Selected passage
+-------+

Senator Richard Di Natale
Senator Richard Di Natale Photo Parliament of Australia Website

Each week since November, I have stood up in this place, on Ngunnawal land, to convey to this chamber the personal experiences of many Australians, most of them Muslims, who have experienced racism or bigotry. Sadly, Islamophobia is absolutely rife in Australia right now. You need only look at my Facebook page or my Twitter account, or indeed the comment threads under news and opinion articles on the internet; every day, they are chock full of bile and hatred towards our fellow human beings. We cannot ignore the fact that the people who contribute to these threads are influenced by opinion leaders—Senator Williams interjecting—

Well-paid shock jocks in tabloid papers and political leaders—indeed, some of them making interjections to this speech right now—who are trading on people’s fears and insecurities instead of offering real solutions to the problems that we face. And of course, it is not just Muslim Australians who are copping it right now in Australia.

Unfortunately, there are certain people who do not like the idea that there are any restrictions on their ability or their capacity to inflict as much racial hatred and abuse as they choose. I have spoken to Australians who have lived through race-based conflicts and wars in other countries, and they say to me that they are worried—indeed, terrified—that Australia is at risk of going down a very dark path. I hope they are wrong.

+-------+

Data excerpts
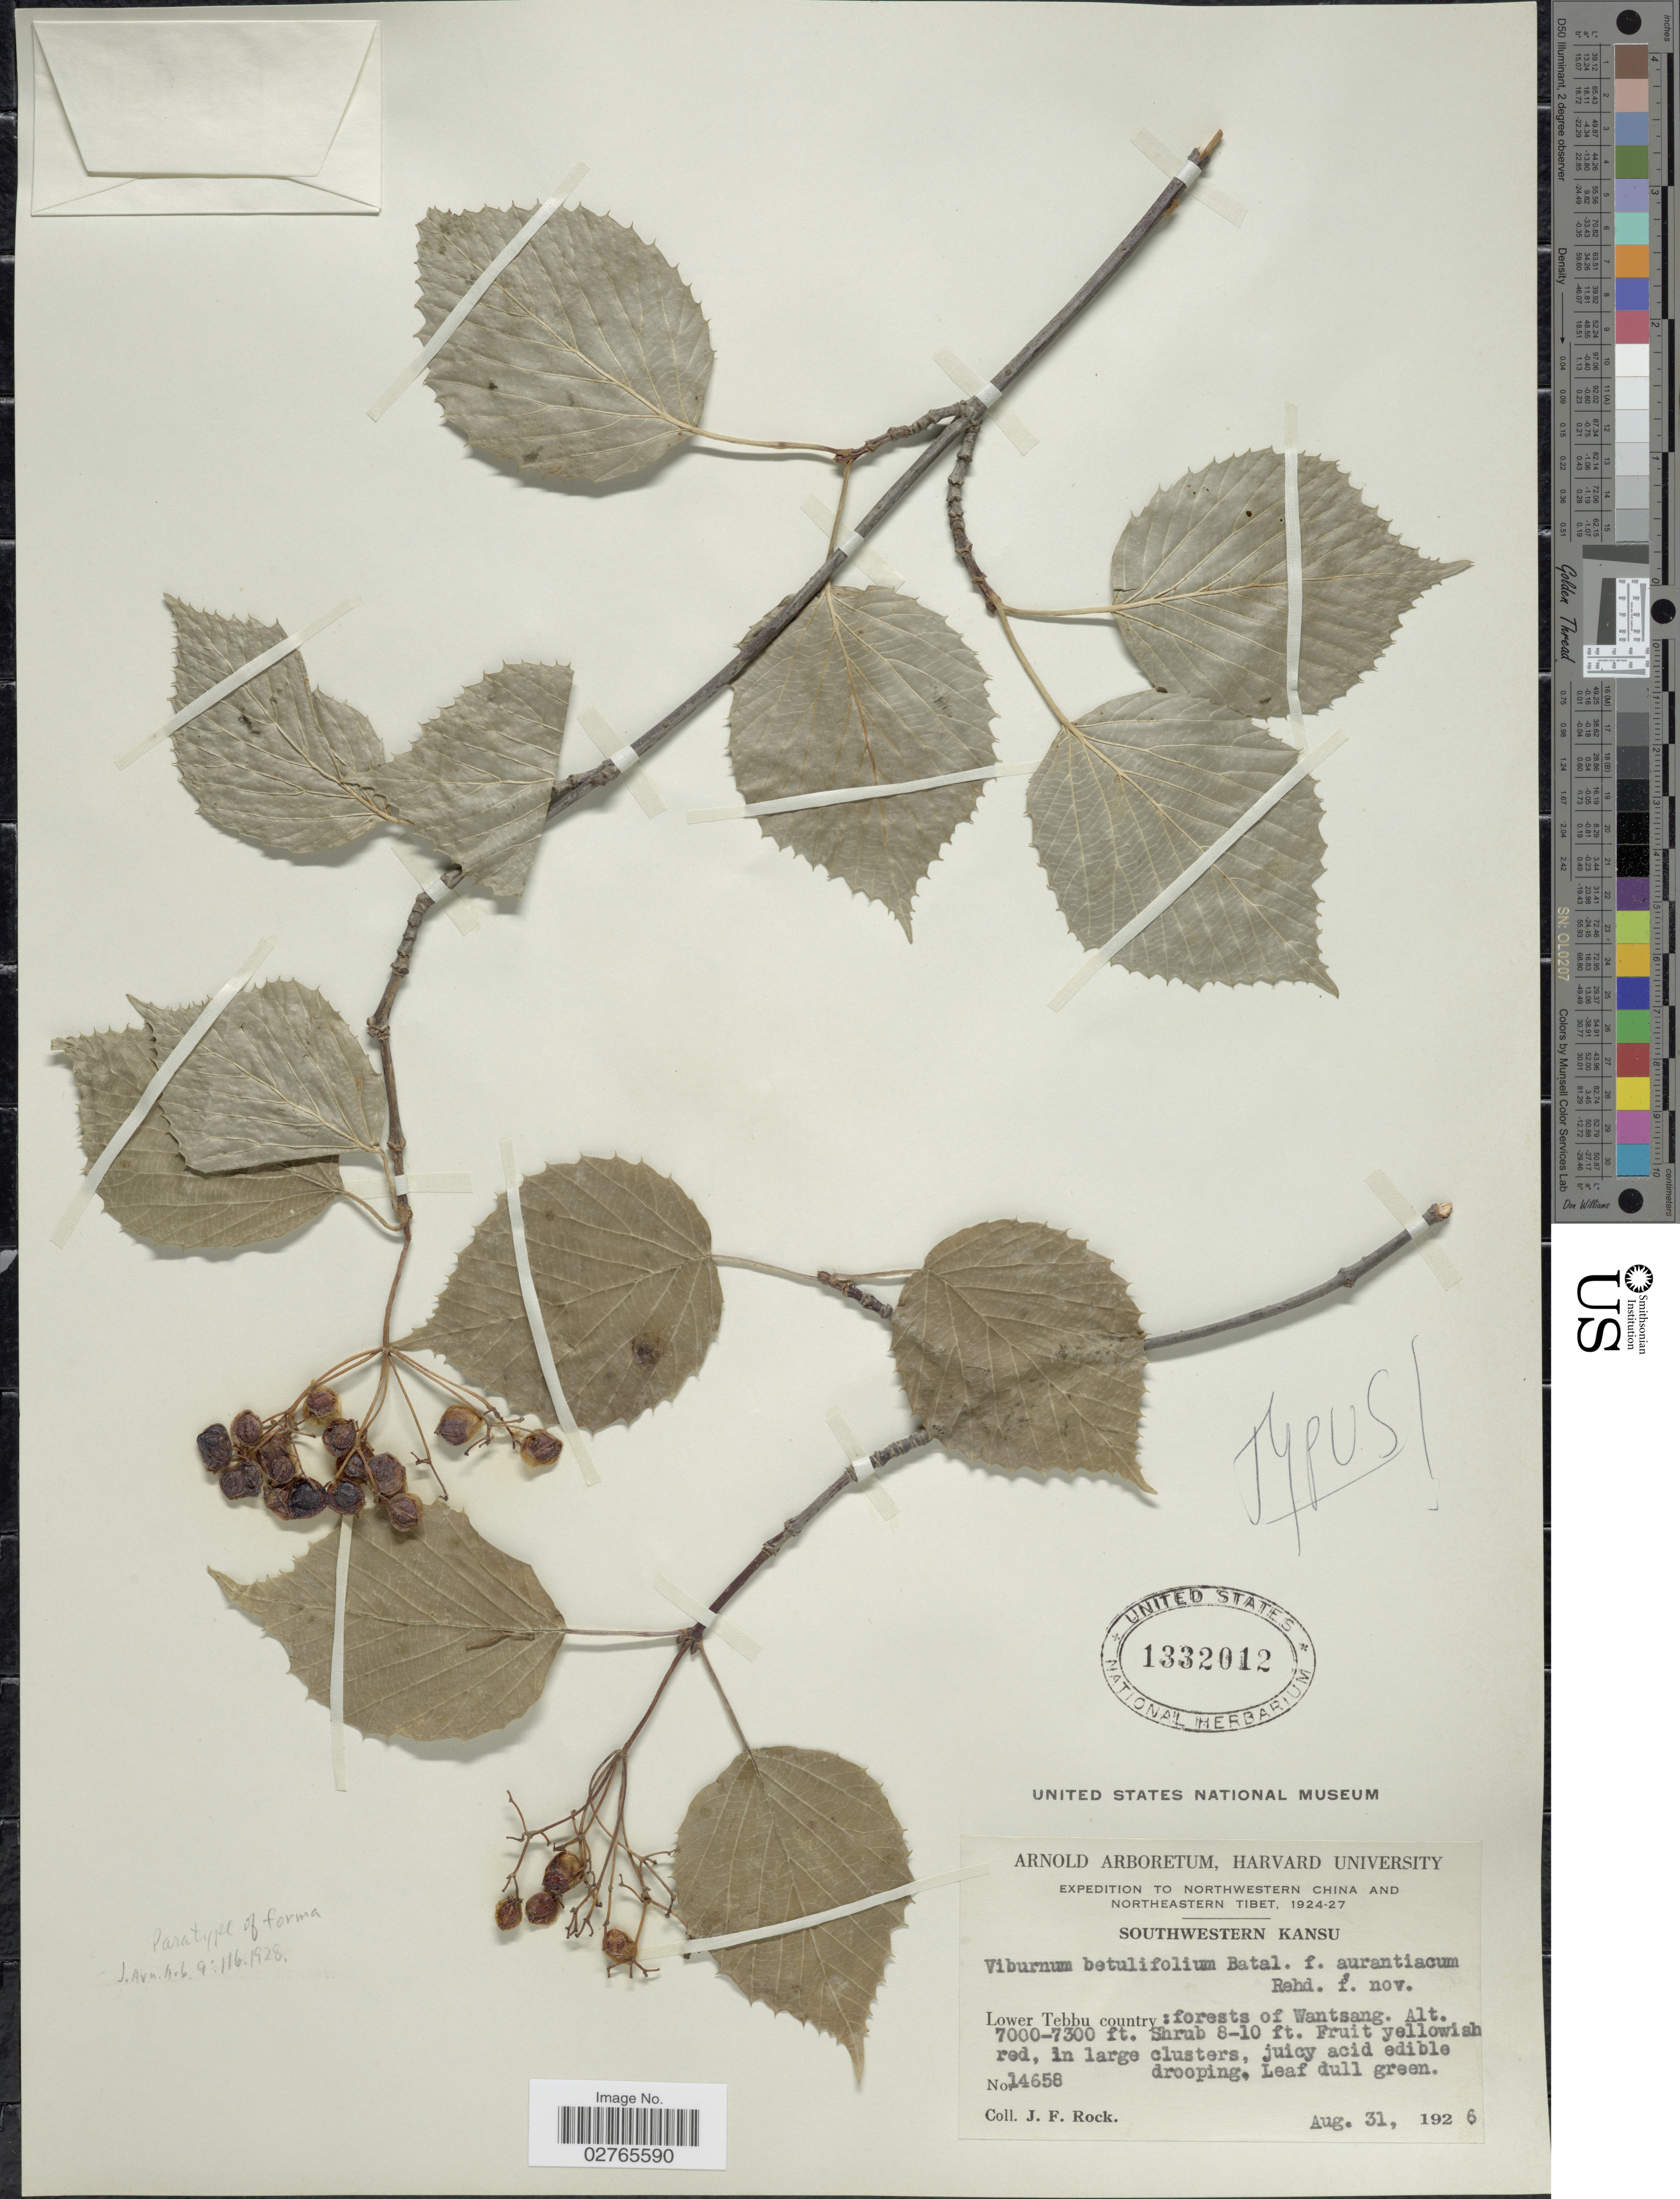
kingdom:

+-------+

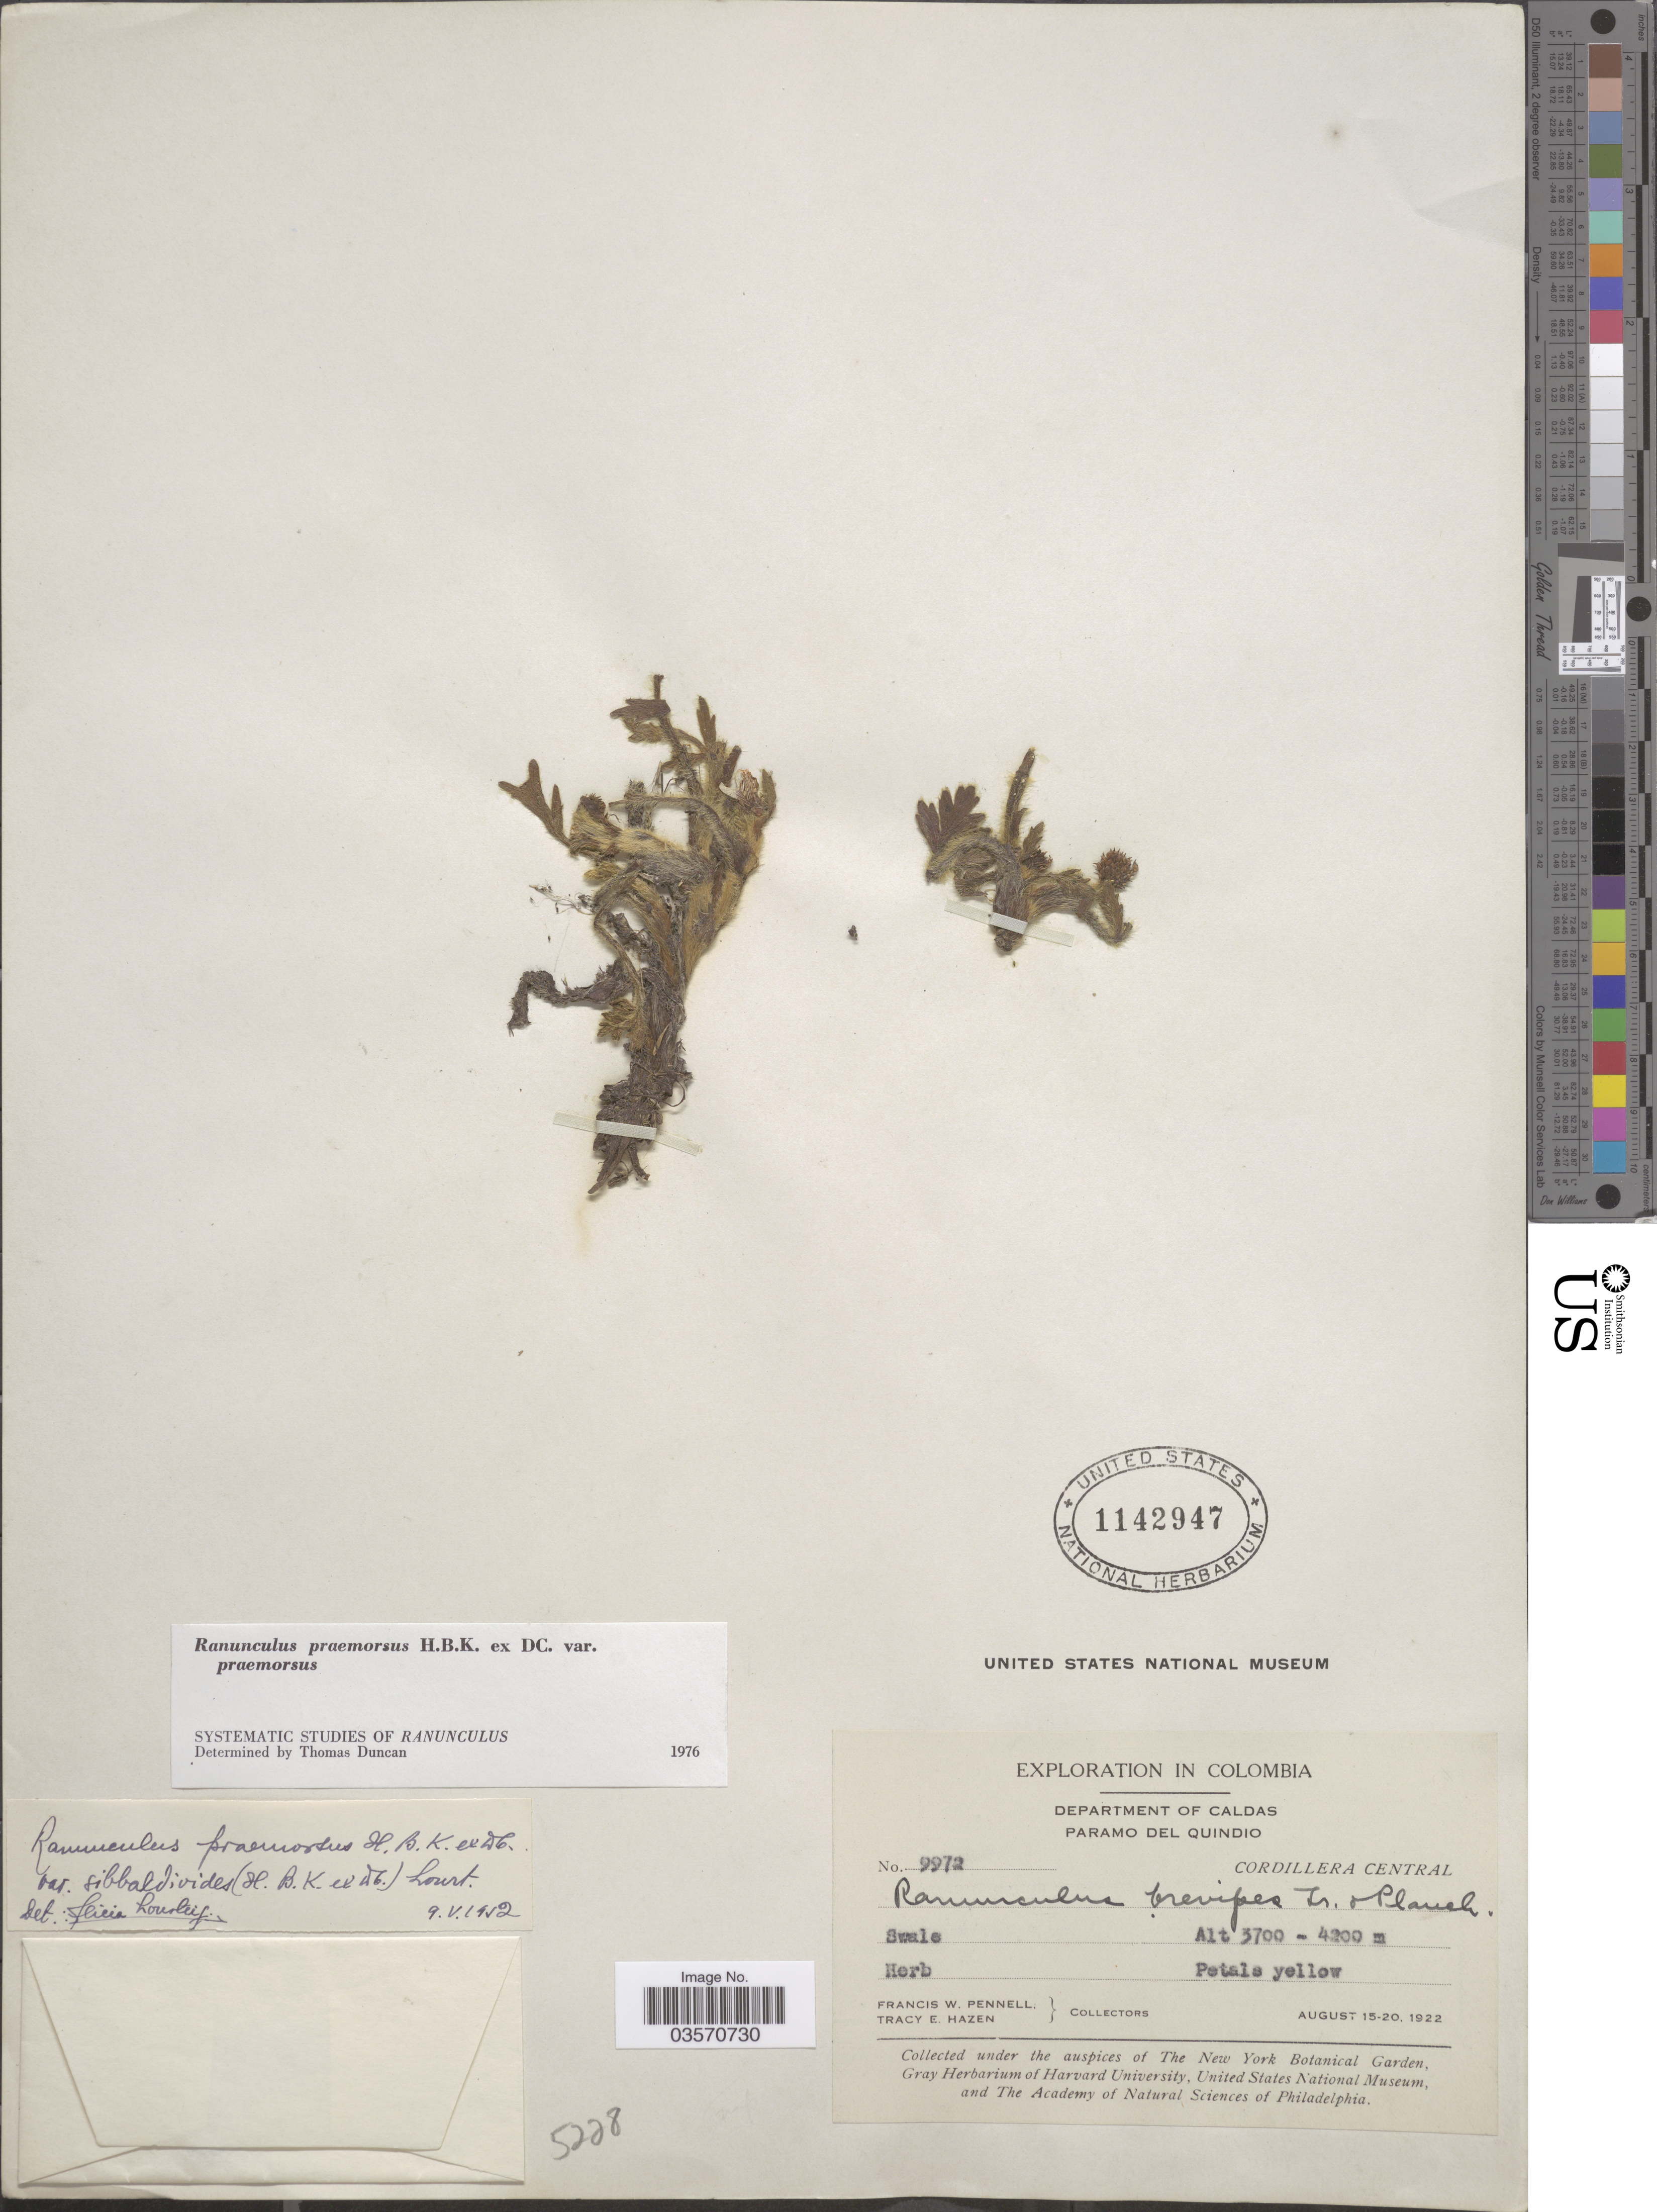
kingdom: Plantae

+-------+

Tasks to perform
a – In the speech on Islamophobia, rewrite the passage from "Well-paid shock jocks" to "now in Australia.", putting "radio hosts" in place of "shock jocks".
b – According to the speech on Islamophobia, on whose land does the speaker stand in the chamber?
You can leave the records aside; none of them are needed.

Solutions to the exercise
a –
Well-paid radio hosts in tabloid papers and political leaders—indeed, some of them making interjections to this speech right now—who are trading on people’s fears and insecurities instead of offering real solutions to the problems that we face. And of course, it is not just Muslim Australians who are copping it right now in Australia.

b – Ngunnawal land.